The contribution of prostacyclin (PGI2) to the coronary vasodilating action of arachidonic acid (AA) and bradykinin (BK) was examined in isolated perfused guinea-pig hearts. The injection of Aa (100 to 1,000 ng) and BK (1 to 100 ng) into the heart resulted in a dose-dependent increase in the total amount of coronary flow and a release of 6-keto-prostaglandin F1alpha, a stable metabolite of PGI2. Both AA and BK showed weak positive chronotropic effects. In addition, higher doses (300 and 1,000 ng) of AA caused a transient reduction in the coronary flow rate, left ventricular systolic pressure, and left ventricular dp/dt.

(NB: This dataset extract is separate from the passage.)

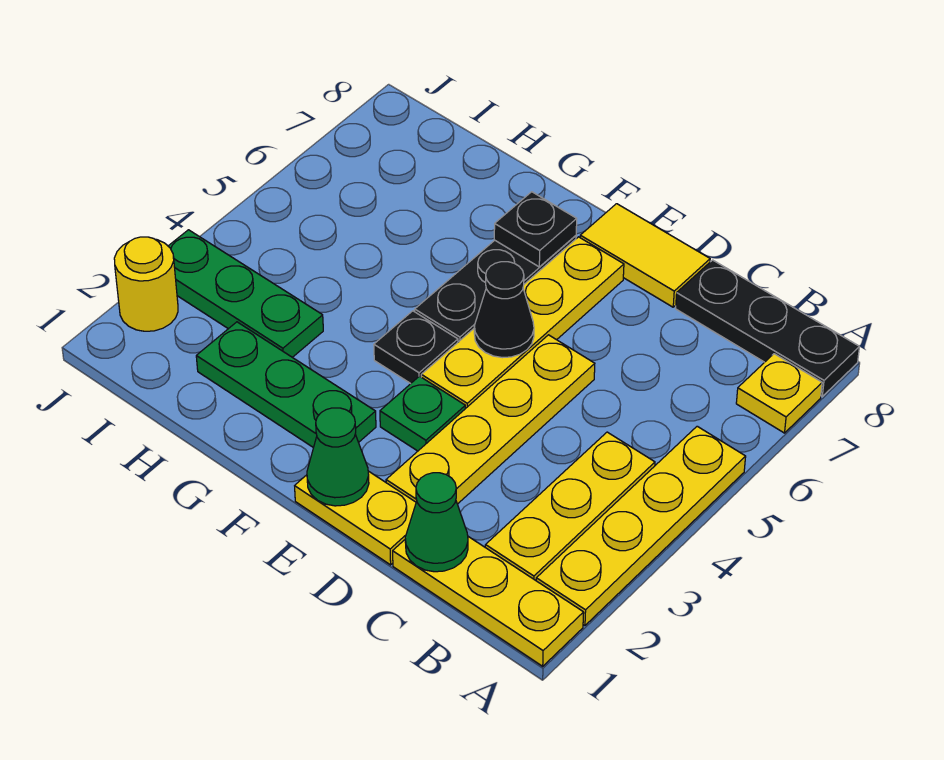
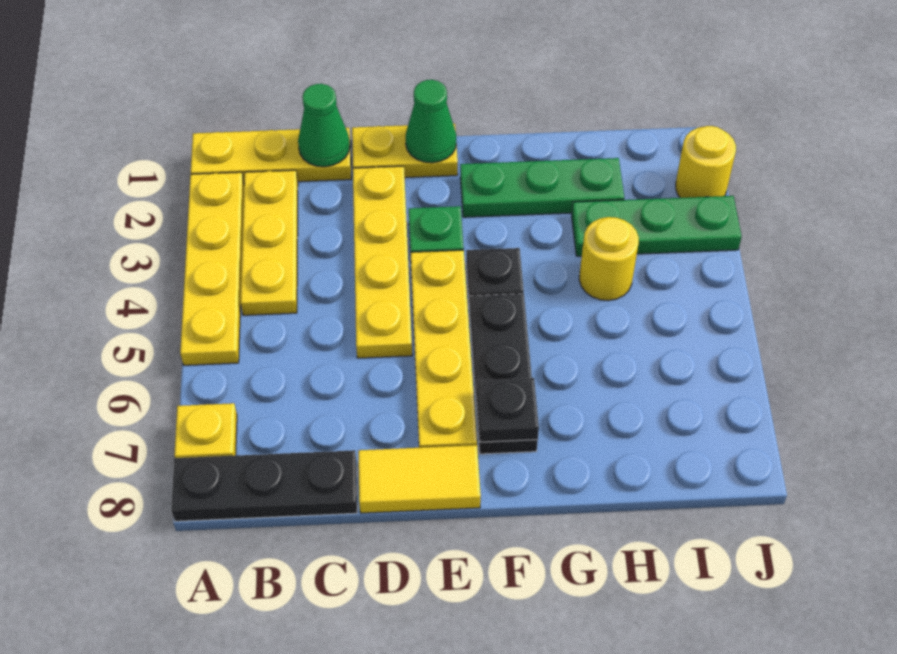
black cone E5 level 2 -> none
none -> yellow round brick H4 level 1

The changes in coronary flow, release of PGI2, and all cardiodynamic parameters induced by AA were abolished by pretreatment of the preparation with diclofenac-Na. On the other hand, the BK-induced increase in coronary flow rate was only partially reduced by diclofenac-Na when the release of 6-keto-prostaglandin F1alpha was completely inhibited. It is concluded that in isolated perfused guinea-pig hearts, BK has both PGI2-independent and PGI-2-dependent coronary vasodilating actions; the latter action is less than 25%, and the coronary vasodilating action of AA is mainly mediated via PGI2.